» **Problem**
Transcribe the passage of the Grafana trend lines excerpt that runs from "As you can see, the" up to and including "Two Y Axes!".

Posted on • Originally published at blog.timescale.com

# How to Build More Accurate Grafana Trend Lines: Give Perspective with Series-Override

## Problem: Skewed Trends Due to Differences in Data Scale

Many times, we want to plot two variables on the same graph (a useful feature of viz tools like Grafana), but, run into one big problem: the scale of one of the variables distorts the trend line of the other variable.

Case in point is this graph I put together to track COVID-19 cases and deaths in the USA:

As you can see, the scale of the total cases makes the trend line for deaths look flat, even though it’s actually growing rapidly, as we can see from the graph which plots only COVID-19-related deaths:

Viewing two related data points in one graph is extremely useful to create informationally dense dashboards and compare related variables, but distorted trends can have large consequences - whether we view the COVID fatality situation more optimistically than we should, or if we’re comparing our eCommerce site’s unique visitors and relative session crashes.

We need a way to more accurately represent the trends of both variables, while still plotting them on the same axis.

## Solution: Two Y Axes!

The solution is to use a different Y axis for each variable on our graph. Continuing with my COVID-19 example, this means one for the total cases variable and one for the total deaths variable, as shown in the graph below:

Here, we use two Y axes, one for COVID-19 total cases, on the left, and one for total deaths, on the right.

» **Records**
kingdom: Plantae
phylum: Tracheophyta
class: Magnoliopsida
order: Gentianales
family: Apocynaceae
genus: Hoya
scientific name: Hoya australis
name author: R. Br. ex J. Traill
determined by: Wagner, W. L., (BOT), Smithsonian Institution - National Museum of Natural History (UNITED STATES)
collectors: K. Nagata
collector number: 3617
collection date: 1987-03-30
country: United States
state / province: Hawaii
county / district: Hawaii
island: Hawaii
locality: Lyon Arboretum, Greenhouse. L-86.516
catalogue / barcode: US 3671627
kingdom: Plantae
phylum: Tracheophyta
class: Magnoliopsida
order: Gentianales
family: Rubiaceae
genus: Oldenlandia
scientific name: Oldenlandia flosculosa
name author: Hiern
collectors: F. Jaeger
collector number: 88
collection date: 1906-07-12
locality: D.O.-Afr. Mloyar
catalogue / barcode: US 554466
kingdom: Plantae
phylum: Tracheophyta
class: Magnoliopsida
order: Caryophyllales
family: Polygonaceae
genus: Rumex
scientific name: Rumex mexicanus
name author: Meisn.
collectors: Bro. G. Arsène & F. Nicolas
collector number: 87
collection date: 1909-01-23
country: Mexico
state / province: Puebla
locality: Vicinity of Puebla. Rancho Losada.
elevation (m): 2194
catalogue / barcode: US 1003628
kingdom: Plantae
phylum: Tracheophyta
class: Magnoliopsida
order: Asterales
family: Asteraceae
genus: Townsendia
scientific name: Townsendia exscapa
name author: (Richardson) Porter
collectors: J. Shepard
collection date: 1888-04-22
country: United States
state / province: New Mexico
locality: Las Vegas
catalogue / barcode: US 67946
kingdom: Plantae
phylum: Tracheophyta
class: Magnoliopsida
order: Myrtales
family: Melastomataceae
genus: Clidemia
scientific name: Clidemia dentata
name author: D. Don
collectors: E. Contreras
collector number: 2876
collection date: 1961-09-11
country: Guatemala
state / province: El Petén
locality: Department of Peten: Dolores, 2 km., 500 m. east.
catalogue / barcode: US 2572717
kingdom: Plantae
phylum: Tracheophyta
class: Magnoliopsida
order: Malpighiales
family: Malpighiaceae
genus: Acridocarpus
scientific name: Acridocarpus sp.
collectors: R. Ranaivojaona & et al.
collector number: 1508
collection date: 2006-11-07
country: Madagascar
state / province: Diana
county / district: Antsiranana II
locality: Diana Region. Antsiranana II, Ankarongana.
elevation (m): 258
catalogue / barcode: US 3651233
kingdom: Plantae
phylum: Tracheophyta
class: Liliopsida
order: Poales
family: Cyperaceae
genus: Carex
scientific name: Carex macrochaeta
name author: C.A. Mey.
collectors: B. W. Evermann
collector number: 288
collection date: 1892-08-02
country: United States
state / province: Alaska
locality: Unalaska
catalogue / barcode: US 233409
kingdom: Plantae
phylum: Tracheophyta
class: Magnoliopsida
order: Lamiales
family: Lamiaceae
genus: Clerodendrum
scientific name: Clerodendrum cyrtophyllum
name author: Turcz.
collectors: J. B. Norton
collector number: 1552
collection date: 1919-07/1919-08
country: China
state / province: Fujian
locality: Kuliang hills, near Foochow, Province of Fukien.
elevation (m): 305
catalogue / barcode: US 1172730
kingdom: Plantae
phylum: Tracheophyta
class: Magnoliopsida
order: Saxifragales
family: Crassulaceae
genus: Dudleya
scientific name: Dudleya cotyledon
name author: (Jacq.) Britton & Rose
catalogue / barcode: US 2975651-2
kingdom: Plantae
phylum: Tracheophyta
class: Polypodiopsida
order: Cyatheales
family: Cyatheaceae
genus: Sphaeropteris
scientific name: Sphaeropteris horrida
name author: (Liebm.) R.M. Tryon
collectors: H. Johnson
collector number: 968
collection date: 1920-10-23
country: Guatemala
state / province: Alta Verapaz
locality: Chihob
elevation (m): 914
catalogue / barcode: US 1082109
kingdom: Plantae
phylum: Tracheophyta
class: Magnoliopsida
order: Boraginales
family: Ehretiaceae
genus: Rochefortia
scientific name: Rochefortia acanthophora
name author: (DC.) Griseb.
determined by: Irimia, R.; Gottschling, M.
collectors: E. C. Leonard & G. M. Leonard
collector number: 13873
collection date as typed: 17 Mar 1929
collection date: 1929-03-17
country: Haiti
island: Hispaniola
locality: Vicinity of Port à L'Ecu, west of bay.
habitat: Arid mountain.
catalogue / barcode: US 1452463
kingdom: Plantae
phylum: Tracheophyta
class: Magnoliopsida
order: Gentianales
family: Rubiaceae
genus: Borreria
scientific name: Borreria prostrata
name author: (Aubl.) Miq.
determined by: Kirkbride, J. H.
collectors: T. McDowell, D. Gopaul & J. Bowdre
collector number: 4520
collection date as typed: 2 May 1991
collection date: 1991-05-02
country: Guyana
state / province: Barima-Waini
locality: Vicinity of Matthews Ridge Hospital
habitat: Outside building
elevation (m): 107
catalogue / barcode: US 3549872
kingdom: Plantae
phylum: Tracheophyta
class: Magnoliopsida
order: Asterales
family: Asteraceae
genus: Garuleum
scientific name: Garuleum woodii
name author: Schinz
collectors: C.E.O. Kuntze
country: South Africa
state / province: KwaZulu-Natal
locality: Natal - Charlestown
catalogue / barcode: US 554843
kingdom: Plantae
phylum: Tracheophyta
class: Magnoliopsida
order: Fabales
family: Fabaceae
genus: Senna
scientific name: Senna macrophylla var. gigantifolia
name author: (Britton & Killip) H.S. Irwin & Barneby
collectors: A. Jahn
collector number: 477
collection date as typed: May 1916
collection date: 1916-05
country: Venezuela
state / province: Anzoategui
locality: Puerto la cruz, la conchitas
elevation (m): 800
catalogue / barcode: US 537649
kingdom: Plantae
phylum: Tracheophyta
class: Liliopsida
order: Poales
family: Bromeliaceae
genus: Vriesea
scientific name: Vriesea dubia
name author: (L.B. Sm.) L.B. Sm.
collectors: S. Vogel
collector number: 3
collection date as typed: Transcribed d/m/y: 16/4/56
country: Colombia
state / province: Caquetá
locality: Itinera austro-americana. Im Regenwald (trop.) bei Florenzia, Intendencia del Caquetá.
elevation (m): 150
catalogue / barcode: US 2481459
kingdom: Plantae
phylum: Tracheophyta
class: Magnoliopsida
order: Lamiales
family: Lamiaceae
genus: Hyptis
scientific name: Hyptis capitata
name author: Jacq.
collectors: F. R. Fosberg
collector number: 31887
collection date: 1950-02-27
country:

» **Result for this task**
As you can see, the scale of the total cases makes the trend line for deaths look flat, even though it’s actually growing rapidly, as we can see from the graph which plots only COVID-19-related deaths:

Viewing two related data points in one graph is extremely useful to create informationally dense dashboards and compare related variables, but distorted trends can have large consequences - whether we view the COVID fatality situation more optimistically than we should, or if we’re comparing our eCommerce site’s unique visitors and relative session crashes.

We need a way to more accurately represent the trends of both variables, while still plotting them on the same axis.

## Solution: Two Y Axes!